Sempre molto curato nella confezione il cinema di Curtis si conferma capace di tessere una tela amorosa tra l’ingenuo e l’esilarante, condita da dialoghi di grande arguzia, witty come da tradizione della comicità britannica. Più efficace nella prima parte, col giusto equilibrio fra risate, ritmo e romanticismo, nella seconda parte forse eccede nel ritratto zuccheroso dimostrando come per Curtis questo sia un film sull’amore in tutte le sue forme, non solo per il partner, ma anche, forse soprattutto, per un padre di cui si scopre il ruolo indispensabile solo quando potrebbe essere troppo tardi. Sempre che qualche salto indietro nel tempo non aiuti, però!
Questione di tempo, nelle sale italiane dal 7 novembre, ha una colonna sonora come al solito variegata: dai Cure a Nick Cave, dalle Sugababes alle Tatu, ma soprattutto un ruolo importante è riservato, a sorpresa, a al classico italiano "Il mondo" di Jimmy Fontana.
In Piazza sarà anche il momento della consegna del Pardo alla carriera a Werner Herzog. Molto presente in questi giorni locarnesi, ha introdotto i suoi film, la seconda serie dei suoi bei documentari televisivi sulla pena di morte in America Death Row, presenziato alla retrospettiva di Cukor, ma soprattutto incontrato il pubblico in una masterclass affollata e lunga quasi due ore.
Un’occasione per l’autore tedesco ormai stabilmente a Los Angeles di conquistare i presenti con la sua ironia, sempre nascosta dietro un impassibile sguardo penetrante e un accento tedesco ormai è diventato proverbiale per gli americani e non solo.

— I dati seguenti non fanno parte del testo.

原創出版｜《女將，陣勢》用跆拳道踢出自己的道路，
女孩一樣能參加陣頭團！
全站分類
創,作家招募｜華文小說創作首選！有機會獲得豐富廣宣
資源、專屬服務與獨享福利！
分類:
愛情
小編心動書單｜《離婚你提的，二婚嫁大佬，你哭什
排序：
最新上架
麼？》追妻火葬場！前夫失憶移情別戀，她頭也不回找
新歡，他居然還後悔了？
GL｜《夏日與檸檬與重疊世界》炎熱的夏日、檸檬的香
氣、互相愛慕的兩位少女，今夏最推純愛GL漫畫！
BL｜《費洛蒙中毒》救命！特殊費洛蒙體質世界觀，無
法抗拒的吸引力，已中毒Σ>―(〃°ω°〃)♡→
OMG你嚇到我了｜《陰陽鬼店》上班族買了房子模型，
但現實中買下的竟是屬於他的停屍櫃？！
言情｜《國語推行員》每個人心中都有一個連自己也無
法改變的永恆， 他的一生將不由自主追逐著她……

Herzog ha raccontato aneddoti sulla lavorazione tempestosa di Fitzcarraldo, che sarà proiettato in Piazza grande in seconda serata e sull’idea folle di portare una nave in cima a una montagna. Sottolineando l’importanza per lui del casting, ha spiegato come nei suoi set pretende attenzione e cellulari spenti entro i 100 metri di distanza dalla macchina da presa, regina assoluta. Ha raccontato della sua esperienza come personaggio dei Simpson, “la cosa di maggior successo che abbia fatto nella mia carriera, almeno per l’immaginario popolare americano. Pensavo fossero fumetti, quando mi hanno chiesto di dare voce a un personaggio ho chiesto di mandarmi i dvd. Sapete, non vedo la televisione”.
Poi Herzog ha sottolineato come per lui il cinema sia da intendere in senso assoluto e quindi l’interesse per tutti i suoi aspetti, dal montaggio alla recitazione, anche in blockbuster come Jack Reacher, “hanno provato tanti attori anche famosi, ma non riuscivano a trovarne nessuno che facesse tanta paura anche senza che iniziasse a parlare. Allora hanno chiamato me”. Ai tanti giovani studenti di cinema presenti ha intimato con decisione: “ non avete più scuse, ora il cinema si può fare con pochissimi mezzi, con 10000 dollari o meno, quindi tutti coloro i quali si sono sempre e solo lamentati, della produzione, della difficoltà di trovare finanziamenti e di ogni altro aspetto devono tacere e darsi da fare. La tecnologia, poi, cambia così in fretta che trovo molto interessante sperimentare. La cosa importante è realizzare qualcosa che abbia qualità e spessore e visto che chiunque con un telefonino può girare un film, bisogna fare in modo che sia qualcosa che solo noi possiamo fare e nessun altro. Come vengano poi presentati questi lavori, se in sala, in dvd, o su youtube, cambia poco”.